[DATASET CONTENT — start]
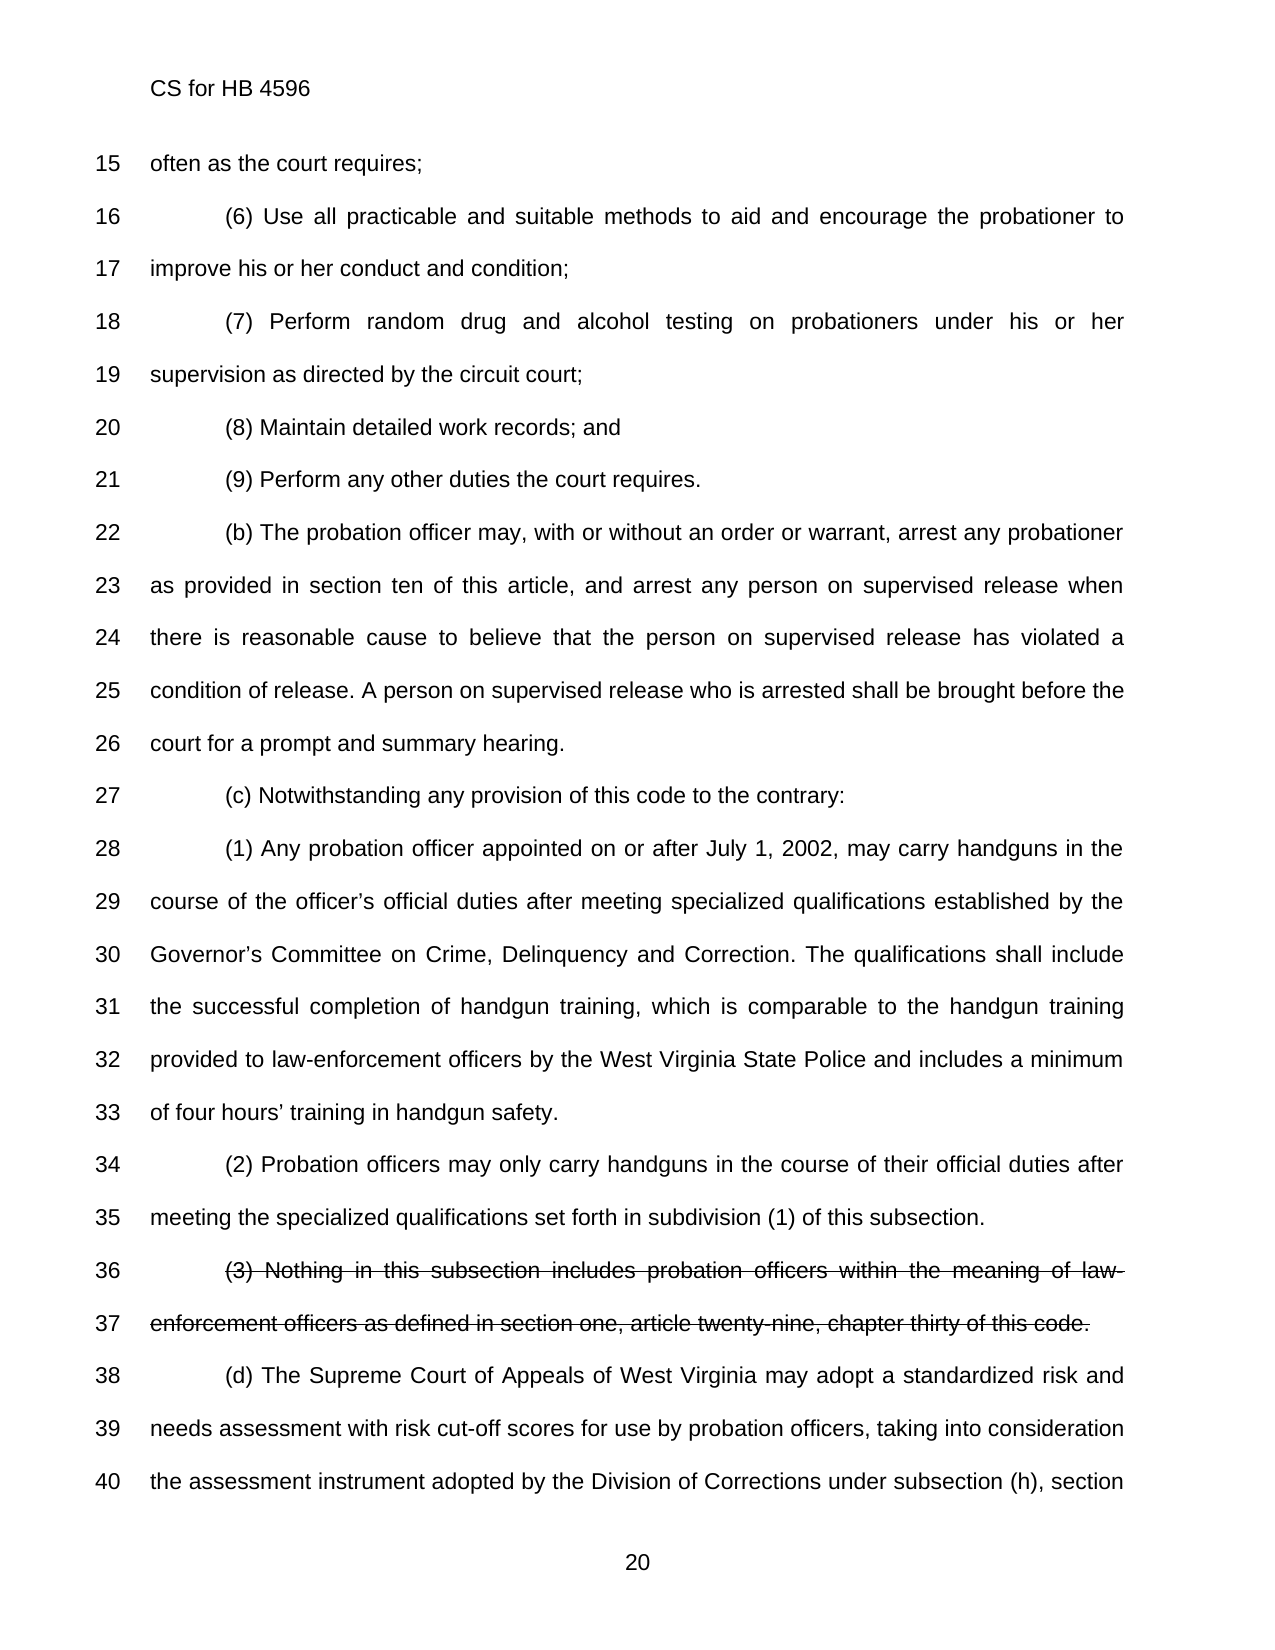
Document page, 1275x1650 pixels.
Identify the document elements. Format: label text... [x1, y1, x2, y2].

text (9) Perform any other duties the court requires. [150, 466, 1125, 493]
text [150, 150, 1125, 176]
text (1) Any probation officer appointed on or after July 1, 2002, may carry handguns in the course of the officer’s official duties after meeting specialized qualifications established by the Governor’s Committee on Crime, Delinquency and Correction. The qualifications shall include the successful completion of handgun training, which is comparable to the handgun training provided to law-enforcement officers by the West Virginia State Police and includes a minimum of four hours’ training in handgun safety. [150, 835, 1125, 1125]
text (8) Maintain detailed work records; and [150, 413, 1125, 440]
text (6) Use all practicable and suitable methods to aid and encourage the probationer to improve his or her conduct and condition; [150, 203, 1125, 282]
text (2) Probation officers may only carry handguns in the course of their official duties after meeting the specialized qualifications set forth in subdivision (1) of this subsection. [150, 1151, 1125, 1231]
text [150, 1362, 1125, 1494]
text (3) Nothing in this subsection includes probation officers within the meaning of law-enforcement officers as defined in section one, article twenty-nine, chapter thirty of this code. [150, 1257, 1125, 1336]
text (7) Perform random drug and alcohol testing on probationers under his or her supervision as directed by the circuit court; [150, 308, 1125, 387]
text (c) Notwithstanding any provision of this code to the contrary: [150, 782, 1125, 809]
text (b) The probation officer may, with or without an order or warrant, arrest any probationer as provided in section ten of this article, and arrest any person on supervised release when there is reasonable cause to believe that the person on supervised release has violated a condition of release. A person on supervised release who is arrested shall be brought before the court for a prompt and summary hearing. [150, 519, 1125, 756]
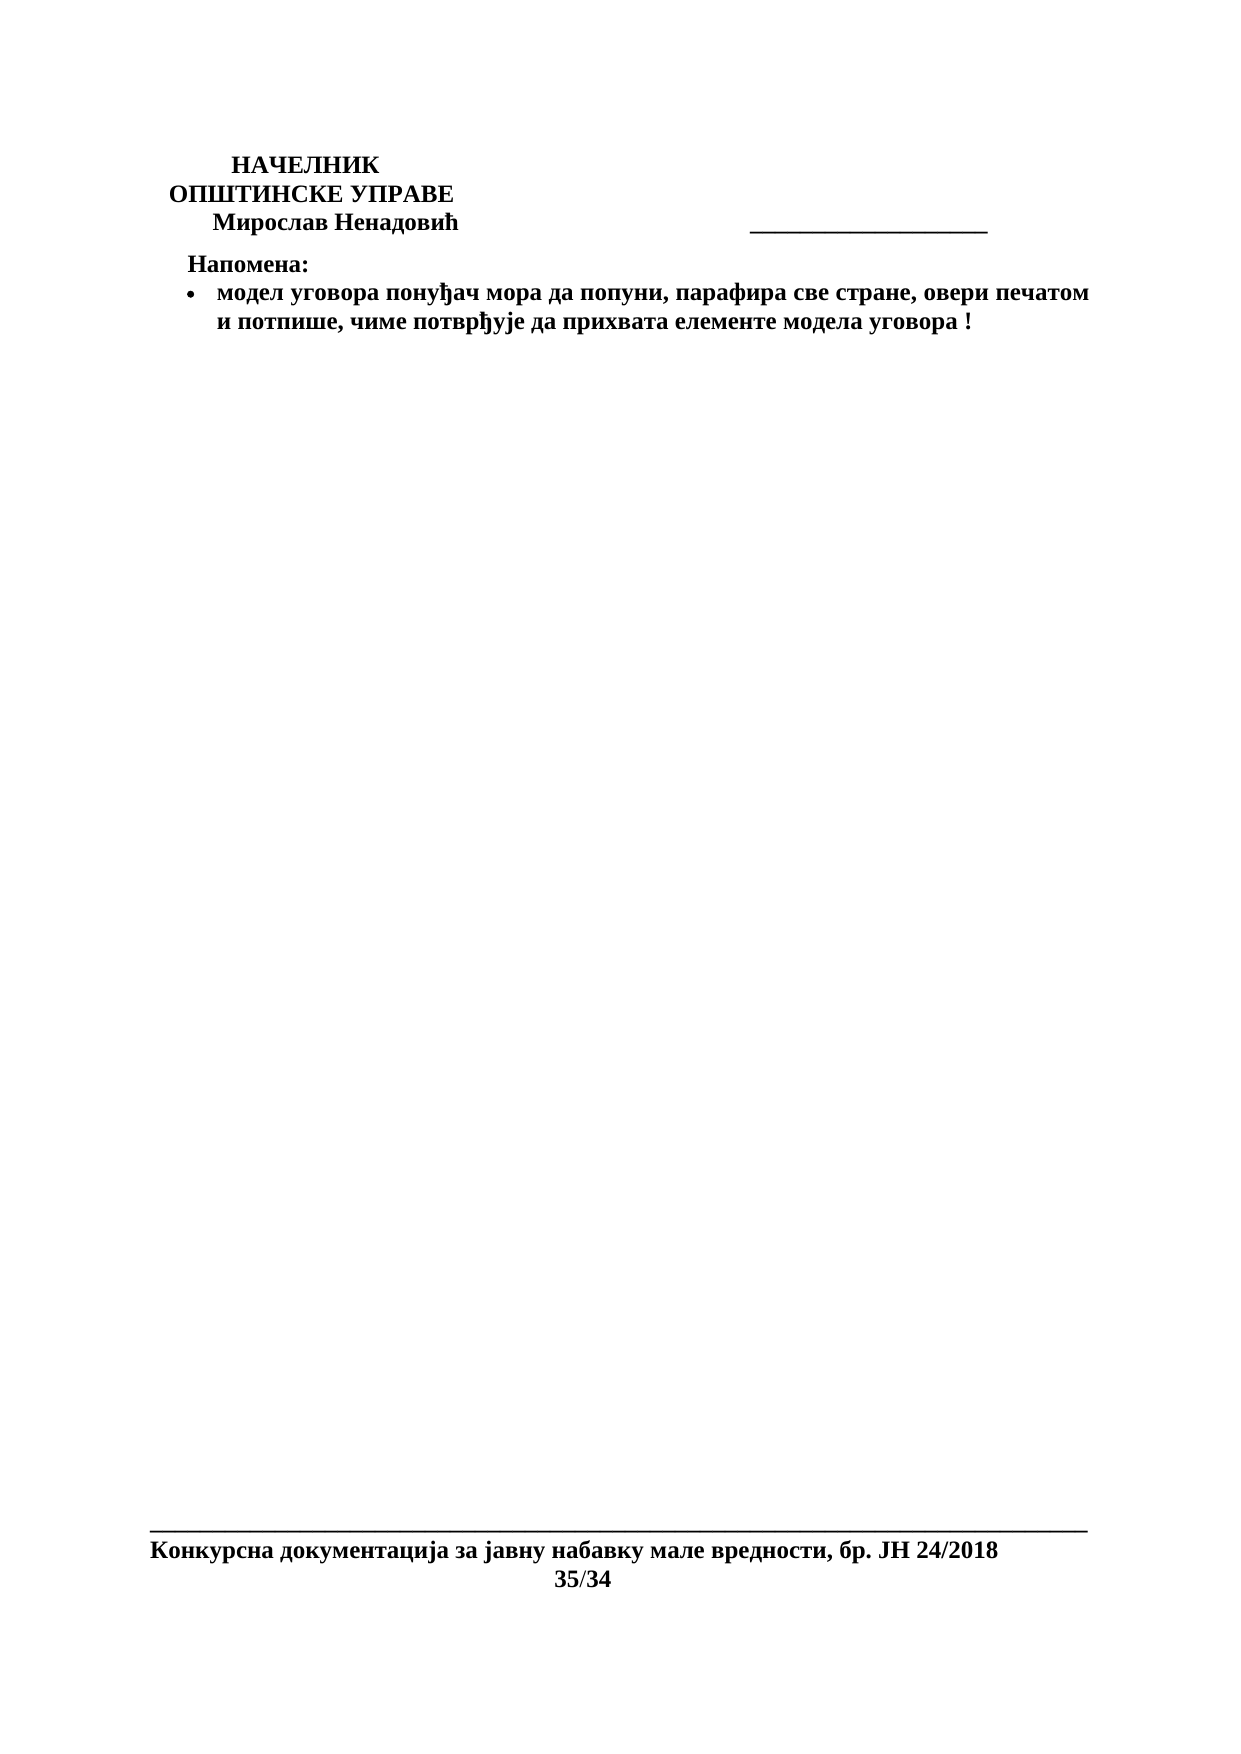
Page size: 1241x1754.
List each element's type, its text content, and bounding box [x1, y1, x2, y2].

list модел уговора понуђач мора да попуни, парафира све стране, овери печатом и потпише, чиме потврђује да прихвата елементе модела уговора ! [187, 277, 1090, 335]
text Мирослав Ненадовић ___________________ [150, 207, 1090, 236]
text ОПШТИНСКЕ УПРАВЕ [150, 179, 1090, 207]
text НАЧЕЛНИК [150, 150, 1090, 179]
text Напомена: [187, 249, 1090, 277]
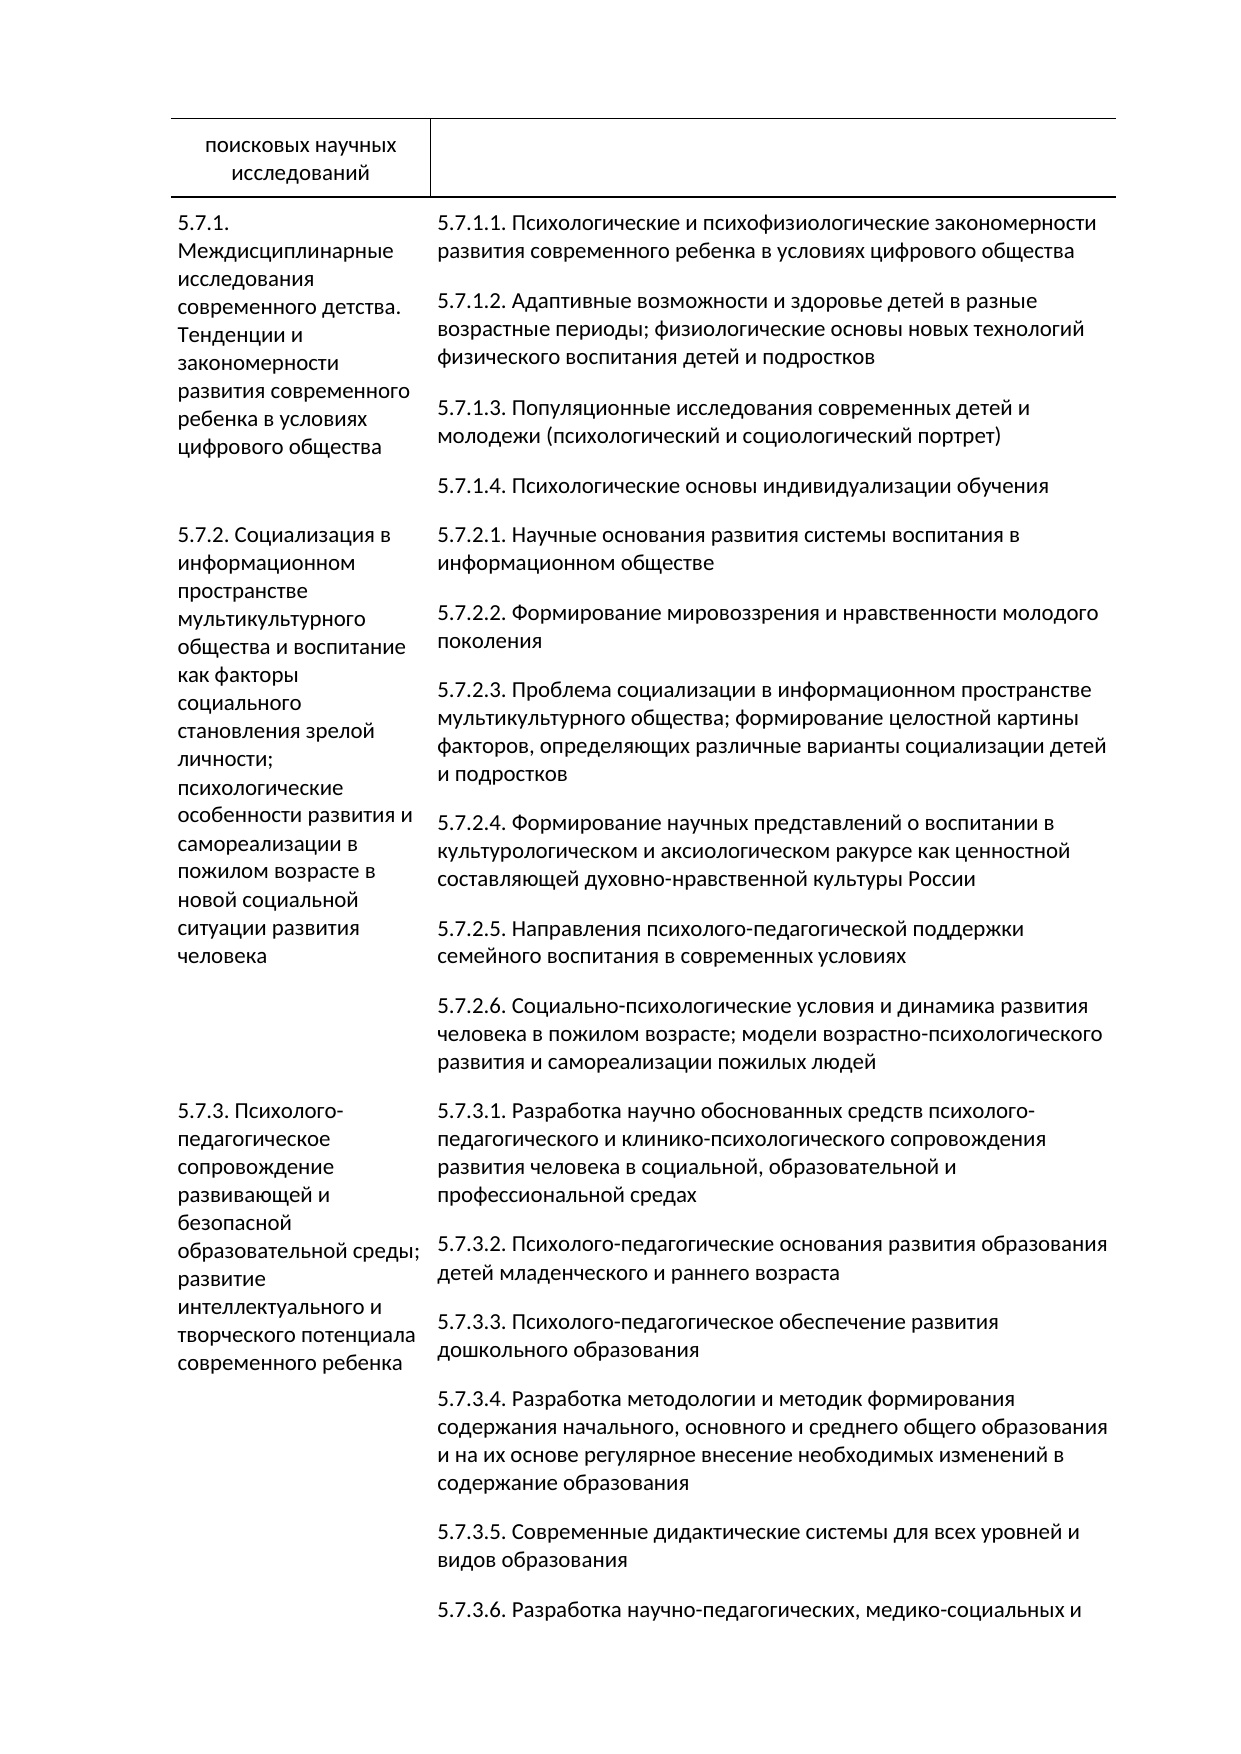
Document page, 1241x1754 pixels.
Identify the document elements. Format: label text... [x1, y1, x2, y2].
[DATASET CONTENT — finish]
YOUR INSTRUCTIONS: Your answer should consist only of the lines from the one with "Document page, 1241x1754 pixels." through the end of the data above, reproduced exactly.

WRITTEN REPLY:
Document page, 1241x1754 pixels.
Identify the document elements. Format: label text... [x1, y1, x2, y2].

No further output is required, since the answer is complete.